Article 2, paragraphe 2 c). Travail pénitentiaire effectué au profit d’entreprises privées. La commission rappelle que les personnes détenues volontaires pour travailler peuvent être amenées à effectuer un travail au profit d’entreprises privées, soit au service général des établissements pénitentiaires à gestion mixte, soit pour des activités de production, pour le compte des entreprises privées concessionnaires de l’administration pénitentiaire ou dans des établissements à gestion mixte. Un acte d’engagement est signé entre le détenu et le chef d’établissement préalablement à l’exercice de toute activité professionnelle. La commission a demandé au gouvernement de continuer à rapprocher les conditions de travail des détenus travaillant au profit d’entreprises privées ou d’établissements à gestion mixte de celles des travailleurs libres.
La commission note l’adoption de la loi no 2021-1729 pour la confiance dans l’institution judiciaire le 22 décembre 2021, qui prévoit la création d’un contrat d’emploi pénitentiaire entre le détenu et le donneur d’ordre (l’opérateur économique en cas d’emploi au profit d’une entreprise privée), remplaçant l’acte d’engagement entre le détenu et le chef d’établissement. Le contrat d’emploi pénitentiaire détermine notamment la durée du contrat, le temps de travail et les conditions de travail. S’agissant de la procédure d’affectation à un emploi, il est prévu que la personne détenue qui souhaite travailler adresse au préalable une demande à l’administration pénitentiaire pour être autorisée à travailler, puis une demande d’affectation sur un poste de travail, qui peut donner lieu à l’organisation d’entretiens professionnels.

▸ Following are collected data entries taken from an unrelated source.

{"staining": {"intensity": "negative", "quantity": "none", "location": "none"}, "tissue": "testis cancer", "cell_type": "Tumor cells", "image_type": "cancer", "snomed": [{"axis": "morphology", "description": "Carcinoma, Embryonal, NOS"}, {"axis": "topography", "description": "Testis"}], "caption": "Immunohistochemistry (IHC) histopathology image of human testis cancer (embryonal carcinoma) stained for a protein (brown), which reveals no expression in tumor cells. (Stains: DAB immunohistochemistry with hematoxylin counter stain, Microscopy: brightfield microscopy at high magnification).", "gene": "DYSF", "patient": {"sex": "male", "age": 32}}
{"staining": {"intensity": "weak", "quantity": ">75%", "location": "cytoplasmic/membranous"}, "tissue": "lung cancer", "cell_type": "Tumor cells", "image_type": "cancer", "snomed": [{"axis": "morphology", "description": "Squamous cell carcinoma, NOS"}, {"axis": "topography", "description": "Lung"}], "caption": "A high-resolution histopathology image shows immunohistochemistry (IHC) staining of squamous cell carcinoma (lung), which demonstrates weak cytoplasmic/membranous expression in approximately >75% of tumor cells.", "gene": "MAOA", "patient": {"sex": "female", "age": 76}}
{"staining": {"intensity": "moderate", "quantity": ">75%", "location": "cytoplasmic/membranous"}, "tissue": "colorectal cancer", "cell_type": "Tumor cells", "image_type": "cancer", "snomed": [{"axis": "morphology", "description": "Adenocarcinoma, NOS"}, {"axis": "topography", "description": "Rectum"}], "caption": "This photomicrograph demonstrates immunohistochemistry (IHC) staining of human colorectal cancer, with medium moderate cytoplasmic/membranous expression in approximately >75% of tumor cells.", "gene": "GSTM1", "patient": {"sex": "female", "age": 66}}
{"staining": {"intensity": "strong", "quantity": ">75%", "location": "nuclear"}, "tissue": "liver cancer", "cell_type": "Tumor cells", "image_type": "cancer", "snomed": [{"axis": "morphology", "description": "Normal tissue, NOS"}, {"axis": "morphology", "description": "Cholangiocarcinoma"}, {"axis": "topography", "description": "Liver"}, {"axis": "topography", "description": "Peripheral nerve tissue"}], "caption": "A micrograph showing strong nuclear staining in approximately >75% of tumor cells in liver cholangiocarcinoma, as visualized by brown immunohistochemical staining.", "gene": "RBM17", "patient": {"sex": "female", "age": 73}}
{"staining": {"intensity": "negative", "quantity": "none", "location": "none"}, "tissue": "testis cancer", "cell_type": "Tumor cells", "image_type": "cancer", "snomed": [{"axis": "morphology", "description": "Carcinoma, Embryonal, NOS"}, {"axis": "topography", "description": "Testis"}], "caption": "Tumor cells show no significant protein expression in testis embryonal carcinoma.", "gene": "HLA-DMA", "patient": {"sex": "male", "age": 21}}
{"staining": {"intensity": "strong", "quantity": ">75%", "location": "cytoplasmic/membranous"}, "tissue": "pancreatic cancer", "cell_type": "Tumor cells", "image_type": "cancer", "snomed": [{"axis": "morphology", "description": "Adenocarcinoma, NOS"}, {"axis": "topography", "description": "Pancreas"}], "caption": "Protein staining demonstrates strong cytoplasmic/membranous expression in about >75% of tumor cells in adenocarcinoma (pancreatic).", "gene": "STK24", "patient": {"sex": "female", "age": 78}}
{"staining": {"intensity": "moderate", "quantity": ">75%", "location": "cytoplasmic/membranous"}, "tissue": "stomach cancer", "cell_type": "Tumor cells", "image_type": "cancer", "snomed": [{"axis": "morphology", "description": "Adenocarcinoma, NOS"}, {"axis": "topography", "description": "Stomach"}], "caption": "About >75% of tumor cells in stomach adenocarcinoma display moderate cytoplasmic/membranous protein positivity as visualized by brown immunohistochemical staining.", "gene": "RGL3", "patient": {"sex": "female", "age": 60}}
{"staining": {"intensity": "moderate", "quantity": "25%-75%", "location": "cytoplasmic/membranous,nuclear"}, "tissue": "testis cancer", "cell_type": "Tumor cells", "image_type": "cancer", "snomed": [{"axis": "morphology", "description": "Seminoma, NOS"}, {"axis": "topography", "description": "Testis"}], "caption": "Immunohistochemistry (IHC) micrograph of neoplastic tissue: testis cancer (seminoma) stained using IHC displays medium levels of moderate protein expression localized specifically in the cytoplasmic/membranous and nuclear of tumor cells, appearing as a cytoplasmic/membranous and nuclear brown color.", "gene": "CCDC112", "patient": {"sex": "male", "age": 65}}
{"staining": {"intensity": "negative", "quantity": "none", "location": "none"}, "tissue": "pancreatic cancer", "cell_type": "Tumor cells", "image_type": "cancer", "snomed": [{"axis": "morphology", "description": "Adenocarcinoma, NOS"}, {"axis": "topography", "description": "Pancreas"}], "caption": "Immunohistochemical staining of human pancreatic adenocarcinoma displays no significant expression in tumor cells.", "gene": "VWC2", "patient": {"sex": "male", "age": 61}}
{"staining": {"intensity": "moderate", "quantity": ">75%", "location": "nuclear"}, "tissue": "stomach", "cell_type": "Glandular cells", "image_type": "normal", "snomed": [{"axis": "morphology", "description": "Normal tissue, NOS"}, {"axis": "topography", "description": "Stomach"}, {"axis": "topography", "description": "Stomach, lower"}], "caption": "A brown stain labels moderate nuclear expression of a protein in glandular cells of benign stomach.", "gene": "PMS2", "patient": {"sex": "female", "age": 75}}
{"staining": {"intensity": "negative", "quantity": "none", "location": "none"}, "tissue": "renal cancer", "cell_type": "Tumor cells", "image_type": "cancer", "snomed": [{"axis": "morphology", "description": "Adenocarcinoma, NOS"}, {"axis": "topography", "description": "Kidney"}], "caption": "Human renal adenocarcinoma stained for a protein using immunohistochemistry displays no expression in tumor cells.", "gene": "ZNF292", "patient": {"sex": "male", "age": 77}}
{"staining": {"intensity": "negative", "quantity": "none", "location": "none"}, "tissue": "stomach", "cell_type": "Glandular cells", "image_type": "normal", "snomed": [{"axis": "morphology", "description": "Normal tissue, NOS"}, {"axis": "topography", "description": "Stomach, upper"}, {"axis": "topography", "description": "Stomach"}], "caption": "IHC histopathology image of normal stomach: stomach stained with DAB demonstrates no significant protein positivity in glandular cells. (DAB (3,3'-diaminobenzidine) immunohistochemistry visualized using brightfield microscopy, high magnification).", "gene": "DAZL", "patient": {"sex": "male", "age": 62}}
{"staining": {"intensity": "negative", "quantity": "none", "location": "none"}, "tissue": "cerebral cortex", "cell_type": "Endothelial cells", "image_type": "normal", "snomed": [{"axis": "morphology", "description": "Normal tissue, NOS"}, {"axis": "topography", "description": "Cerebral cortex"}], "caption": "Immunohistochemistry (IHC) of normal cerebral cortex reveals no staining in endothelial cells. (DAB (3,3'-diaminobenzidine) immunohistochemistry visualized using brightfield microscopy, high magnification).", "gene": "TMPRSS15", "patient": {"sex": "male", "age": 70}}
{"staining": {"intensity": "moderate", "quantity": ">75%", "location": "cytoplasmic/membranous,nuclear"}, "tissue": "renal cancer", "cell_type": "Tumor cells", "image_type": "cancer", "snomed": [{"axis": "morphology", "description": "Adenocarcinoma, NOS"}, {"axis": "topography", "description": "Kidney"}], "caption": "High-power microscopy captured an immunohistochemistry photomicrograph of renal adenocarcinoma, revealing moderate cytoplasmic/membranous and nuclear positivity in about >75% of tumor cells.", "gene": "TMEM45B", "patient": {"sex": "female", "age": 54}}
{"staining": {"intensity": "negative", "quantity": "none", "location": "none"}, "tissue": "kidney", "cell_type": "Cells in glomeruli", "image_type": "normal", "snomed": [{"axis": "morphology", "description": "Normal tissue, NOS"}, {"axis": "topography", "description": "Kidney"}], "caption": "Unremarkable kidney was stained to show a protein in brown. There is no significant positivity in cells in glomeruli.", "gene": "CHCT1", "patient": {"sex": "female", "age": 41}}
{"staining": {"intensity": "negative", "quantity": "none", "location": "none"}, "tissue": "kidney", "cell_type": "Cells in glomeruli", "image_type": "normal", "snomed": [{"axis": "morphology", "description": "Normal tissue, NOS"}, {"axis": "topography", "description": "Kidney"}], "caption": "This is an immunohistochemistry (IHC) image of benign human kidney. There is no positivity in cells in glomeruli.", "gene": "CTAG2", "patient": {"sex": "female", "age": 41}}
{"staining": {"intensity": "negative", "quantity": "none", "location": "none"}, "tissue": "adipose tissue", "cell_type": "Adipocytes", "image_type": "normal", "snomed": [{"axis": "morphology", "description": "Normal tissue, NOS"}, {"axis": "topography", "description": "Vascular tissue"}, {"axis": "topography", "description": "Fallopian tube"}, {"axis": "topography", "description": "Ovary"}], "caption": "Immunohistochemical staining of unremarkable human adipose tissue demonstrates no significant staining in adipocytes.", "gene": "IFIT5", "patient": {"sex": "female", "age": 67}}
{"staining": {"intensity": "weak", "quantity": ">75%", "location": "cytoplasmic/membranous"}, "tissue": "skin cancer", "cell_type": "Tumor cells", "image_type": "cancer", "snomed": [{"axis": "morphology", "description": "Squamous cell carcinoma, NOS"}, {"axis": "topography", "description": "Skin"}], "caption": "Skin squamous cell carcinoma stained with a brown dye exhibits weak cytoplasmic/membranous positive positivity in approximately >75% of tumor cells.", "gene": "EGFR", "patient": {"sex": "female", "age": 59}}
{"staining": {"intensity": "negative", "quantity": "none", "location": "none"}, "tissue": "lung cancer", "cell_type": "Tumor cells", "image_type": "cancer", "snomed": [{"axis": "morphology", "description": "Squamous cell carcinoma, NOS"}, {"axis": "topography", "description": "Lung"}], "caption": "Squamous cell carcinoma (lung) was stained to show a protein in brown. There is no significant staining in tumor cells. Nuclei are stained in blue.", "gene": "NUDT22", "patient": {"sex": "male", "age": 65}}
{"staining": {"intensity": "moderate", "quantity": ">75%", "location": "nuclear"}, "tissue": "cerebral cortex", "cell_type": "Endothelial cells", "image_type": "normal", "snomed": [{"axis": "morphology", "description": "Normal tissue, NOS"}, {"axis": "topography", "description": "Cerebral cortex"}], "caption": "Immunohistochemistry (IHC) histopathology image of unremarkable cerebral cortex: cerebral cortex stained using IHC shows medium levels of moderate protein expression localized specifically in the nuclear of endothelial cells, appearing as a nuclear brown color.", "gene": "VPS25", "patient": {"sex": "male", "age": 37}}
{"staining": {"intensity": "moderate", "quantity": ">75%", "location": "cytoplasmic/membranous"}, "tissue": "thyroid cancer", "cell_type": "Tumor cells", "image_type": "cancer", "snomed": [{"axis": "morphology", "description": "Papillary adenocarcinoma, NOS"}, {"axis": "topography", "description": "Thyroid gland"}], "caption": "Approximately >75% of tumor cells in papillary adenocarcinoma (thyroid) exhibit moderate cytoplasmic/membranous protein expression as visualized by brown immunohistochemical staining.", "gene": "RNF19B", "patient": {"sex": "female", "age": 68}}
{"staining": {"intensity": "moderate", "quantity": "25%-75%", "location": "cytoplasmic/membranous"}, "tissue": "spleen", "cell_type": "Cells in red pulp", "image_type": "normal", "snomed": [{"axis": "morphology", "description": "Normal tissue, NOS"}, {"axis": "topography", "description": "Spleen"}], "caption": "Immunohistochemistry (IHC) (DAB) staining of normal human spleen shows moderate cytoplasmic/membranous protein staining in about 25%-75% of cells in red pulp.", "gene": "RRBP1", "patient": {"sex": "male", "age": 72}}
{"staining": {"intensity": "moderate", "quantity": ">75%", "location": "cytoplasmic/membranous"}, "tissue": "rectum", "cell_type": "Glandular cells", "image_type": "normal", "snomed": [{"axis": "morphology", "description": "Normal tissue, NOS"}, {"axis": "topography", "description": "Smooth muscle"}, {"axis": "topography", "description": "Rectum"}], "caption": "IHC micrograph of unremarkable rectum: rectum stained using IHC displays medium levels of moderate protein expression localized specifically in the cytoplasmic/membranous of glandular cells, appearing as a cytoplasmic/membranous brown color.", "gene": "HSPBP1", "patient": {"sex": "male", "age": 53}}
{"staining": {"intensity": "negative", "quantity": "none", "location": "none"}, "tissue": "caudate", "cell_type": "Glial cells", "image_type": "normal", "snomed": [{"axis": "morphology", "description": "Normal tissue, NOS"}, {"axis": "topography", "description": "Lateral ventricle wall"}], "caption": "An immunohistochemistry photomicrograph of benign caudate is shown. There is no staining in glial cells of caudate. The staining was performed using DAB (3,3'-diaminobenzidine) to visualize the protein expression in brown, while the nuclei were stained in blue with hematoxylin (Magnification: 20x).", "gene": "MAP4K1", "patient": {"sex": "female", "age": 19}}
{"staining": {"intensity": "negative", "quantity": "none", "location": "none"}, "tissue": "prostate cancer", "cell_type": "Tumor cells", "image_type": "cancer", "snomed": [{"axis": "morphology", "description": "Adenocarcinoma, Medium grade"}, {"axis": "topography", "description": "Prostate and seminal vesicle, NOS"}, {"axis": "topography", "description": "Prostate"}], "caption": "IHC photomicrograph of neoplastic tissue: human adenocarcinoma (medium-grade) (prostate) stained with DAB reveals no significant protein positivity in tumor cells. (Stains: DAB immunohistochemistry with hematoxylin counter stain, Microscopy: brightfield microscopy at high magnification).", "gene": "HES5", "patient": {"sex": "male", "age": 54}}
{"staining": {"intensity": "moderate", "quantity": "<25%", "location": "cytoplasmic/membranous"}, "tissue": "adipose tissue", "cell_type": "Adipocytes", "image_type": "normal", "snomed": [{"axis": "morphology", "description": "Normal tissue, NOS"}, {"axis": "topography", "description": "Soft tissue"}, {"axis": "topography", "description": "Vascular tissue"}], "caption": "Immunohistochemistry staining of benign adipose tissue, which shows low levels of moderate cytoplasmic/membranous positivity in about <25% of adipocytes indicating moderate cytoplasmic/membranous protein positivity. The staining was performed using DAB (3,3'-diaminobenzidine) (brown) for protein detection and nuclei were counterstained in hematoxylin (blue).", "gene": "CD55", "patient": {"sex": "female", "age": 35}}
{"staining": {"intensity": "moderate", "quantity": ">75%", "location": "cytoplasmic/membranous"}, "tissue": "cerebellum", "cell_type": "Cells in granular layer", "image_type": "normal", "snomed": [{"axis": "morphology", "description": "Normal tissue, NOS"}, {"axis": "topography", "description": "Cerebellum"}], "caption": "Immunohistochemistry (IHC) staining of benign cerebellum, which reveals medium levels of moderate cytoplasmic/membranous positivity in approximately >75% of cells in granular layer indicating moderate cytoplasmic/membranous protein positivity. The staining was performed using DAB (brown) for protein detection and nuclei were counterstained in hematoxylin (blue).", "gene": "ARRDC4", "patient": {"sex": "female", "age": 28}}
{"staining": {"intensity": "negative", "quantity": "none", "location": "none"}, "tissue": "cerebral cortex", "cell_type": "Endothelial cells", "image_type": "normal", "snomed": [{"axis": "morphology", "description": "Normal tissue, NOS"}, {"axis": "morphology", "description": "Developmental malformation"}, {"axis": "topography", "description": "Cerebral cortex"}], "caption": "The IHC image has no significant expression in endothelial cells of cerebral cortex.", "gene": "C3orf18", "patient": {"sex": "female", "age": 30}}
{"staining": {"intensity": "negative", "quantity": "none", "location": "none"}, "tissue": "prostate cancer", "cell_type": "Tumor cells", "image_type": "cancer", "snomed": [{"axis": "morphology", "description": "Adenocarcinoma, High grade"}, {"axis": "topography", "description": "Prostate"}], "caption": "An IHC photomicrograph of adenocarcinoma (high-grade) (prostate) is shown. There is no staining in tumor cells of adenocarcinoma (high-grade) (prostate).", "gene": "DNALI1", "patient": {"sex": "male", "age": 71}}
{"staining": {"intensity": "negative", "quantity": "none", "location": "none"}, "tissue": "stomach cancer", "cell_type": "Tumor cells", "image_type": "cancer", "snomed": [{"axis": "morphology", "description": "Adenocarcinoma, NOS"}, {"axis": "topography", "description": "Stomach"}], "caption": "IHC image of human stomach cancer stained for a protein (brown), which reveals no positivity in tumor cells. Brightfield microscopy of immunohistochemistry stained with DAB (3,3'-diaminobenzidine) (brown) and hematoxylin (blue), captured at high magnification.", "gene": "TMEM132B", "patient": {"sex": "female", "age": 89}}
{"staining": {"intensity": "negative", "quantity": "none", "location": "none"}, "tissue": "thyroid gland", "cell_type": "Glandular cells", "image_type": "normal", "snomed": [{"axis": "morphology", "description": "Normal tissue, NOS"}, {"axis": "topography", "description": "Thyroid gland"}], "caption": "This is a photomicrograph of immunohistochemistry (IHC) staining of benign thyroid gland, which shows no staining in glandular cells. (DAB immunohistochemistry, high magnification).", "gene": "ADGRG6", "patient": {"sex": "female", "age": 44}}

La commission prend note du décret no 2022-655 du 25 avril 2022 relatif au travail des personnes détenues et modifiant le Code pénitentiaire, qui précise la procédure d’accès au travail des personnes détenues ainsi que le contenu et les modalités de conclusion et d’exécution du contrat d’emploi pénitentiaire. Eu égard à la rémunération, le décret fixe un taux horaire minimum de 45 pour cent du salaire minimum pour les activités de production et de 33 à 20 pour cent pour le service général. Il prévoit également la possibilité pour le donneur d’ordre de verser des primes liées à la productivité ou à l’ancienneté ou toute autre prime à caractère exceptionnel.
En outre, la commission prend note de l’ordonnance no 2022-1336 du 19 octobre 2022 relative aux droits sociaux des personnes détenues, prise en application de l’article 22 de la loi no 2021-1729 pour la confiance dans l’institution judiciaire. Cette ordonnance prévoit notamment que la rémunération des détenus effectuant un travail dans le cadre d’un contrat d’emploi pénitentiaire est assujettie aux cotisations de sécurité sociale et que ces derniers acquièrent des droits à l’assurance chômage et à la formation, et sont affiliés au régime de retraite complémentaire. L’ordonnance prévoit par ailleurs: i) le renforcement des prérogatives de l’inspection du travail en prison; ii) le développement de la médecine du travail en détention; et iii) des mesures pour lutter contre les discriminations et le harcèlement des détenus travailleurs.
La commission note l’indication du gouvernement selon laquelle le taux de travail en détention, particulièrement en production, a fortement baissé ces dernières années, passant de près de 50 pour cent au début des années 2000 à 29 pour cent en 2021, s’expliquant notamment par l’augmentation de la population carcérale et la délocalisation ou la fermeture d’entreprises implantées en détention. Le gouvernement précise que les entreprises implantées en détention doivent faire face à des contraintes spécifiques et que la mise en place du salaire minimum national de droit commun en détention pourrait conduire à une diminution encore plus importante du travail en détention. Le gouvernement indique par ailleurs que l’ouverture de la possibilité de primes à la productivité et à l’ancienneté ainsi que le mouvement d’amélioration qualitative du travail en détention initié depuis deux ans permettront de rapprocher les montants de ceux du travail dans le droit commun. Ainsi, dans certains établissements, en particulier en centre de détention, la rémunération moyenne peut s’élever au montant du salaire minimum de droit commun.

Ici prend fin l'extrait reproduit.